In the present case there was no remission and / or cessation of the liability during the previous
year relevant to the assessment year under consideration. As such, there is no remission and / or
cessation of the liability during the year under consideration subject to the conditions contained in
the statute being fulfilled. In the present case, both the aforesaid elements are missing.
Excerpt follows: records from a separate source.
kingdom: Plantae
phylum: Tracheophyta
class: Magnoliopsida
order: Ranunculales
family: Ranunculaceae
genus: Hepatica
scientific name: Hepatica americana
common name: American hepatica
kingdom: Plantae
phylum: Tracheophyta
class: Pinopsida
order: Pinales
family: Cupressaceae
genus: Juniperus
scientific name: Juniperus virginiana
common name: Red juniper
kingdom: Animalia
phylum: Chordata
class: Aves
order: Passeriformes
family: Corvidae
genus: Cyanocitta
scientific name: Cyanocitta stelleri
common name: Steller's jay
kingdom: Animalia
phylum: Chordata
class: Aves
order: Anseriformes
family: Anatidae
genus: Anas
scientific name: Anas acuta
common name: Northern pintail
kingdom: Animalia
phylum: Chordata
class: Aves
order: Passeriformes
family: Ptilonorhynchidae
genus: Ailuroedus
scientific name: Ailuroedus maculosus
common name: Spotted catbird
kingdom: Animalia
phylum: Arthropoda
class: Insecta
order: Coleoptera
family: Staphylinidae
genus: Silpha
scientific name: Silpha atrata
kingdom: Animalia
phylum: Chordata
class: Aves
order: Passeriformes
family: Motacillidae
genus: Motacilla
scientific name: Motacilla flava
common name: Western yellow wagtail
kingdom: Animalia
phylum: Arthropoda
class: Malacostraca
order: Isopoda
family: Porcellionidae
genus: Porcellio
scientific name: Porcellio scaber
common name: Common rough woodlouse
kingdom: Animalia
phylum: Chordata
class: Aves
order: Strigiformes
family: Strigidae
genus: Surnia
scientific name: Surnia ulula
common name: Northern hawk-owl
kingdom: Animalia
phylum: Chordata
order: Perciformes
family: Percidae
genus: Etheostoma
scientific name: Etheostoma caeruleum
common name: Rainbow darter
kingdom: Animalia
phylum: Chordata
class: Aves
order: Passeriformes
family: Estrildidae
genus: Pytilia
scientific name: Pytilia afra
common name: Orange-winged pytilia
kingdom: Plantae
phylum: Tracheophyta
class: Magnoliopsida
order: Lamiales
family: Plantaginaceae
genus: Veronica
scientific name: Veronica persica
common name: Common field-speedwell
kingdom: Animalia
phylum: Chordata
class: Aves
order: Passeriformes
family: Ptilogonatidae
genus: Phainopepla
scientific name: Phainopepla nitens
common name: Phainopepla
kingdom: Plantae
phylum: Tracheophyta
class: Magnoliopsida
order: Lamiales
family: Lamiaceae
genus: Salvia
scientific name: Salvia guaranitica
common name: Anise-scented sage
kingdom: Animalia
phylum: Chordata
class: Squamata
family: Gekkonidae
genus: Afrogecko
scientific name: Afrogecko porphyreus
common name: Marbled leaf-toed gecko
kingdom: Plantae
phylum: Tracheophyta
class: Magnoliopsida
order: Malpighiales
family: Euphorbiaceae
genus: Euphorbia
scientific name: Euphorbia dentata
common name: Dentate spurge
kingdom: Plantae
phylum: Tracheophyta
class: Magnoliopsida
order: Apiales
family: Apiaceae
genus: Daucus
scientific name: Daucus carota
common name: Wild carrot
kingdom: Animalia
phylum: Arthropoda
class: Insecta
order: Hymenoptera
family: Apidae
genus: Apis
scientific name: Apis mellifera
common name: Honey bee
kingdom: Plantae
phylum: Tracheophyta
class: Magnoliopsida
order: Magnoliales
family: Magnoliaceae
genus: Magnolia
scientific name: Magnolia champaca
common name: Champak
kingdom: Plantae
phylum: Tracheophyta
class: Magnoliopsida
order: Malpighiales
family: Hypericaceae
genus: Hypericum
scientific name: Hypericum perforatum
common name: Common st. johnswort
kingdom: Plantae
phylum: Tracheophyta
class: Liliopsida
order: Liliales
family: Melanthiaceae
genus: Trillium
[7.0] Under the circumstances, as such, no error has been committed by the learned Tribunal in
deleting the additions made under Section 41(1) of the Act. The proposed substantial questions of
law (A) and (B) with respect to deleting the addition made under Section 41(1) of the Act are
answered against the revenue.
[8.0] Now so far as the other two questions in restoring the grounds raised by the learned Tribunal
with respect to the additions made under Section 68 of the Act of unexplained labour charges of
Rs.25,65,634/ is concerned, it is required to be noted that as such the entire issue is remanded by
the learned Tribunal to the file of the learned CIT(A) and the matter is remanded to the learned
CIT(A). Under the circumstances, with respect to the above, no interference of this Court is called
for, as the entire issue with respect to the same would be at large before the learned CIT(A).
[9.0] In view of the above and for the reasons stated hereinabove, both the Appeals fail and they
deserve to be dismissed and are accordingly dismissed.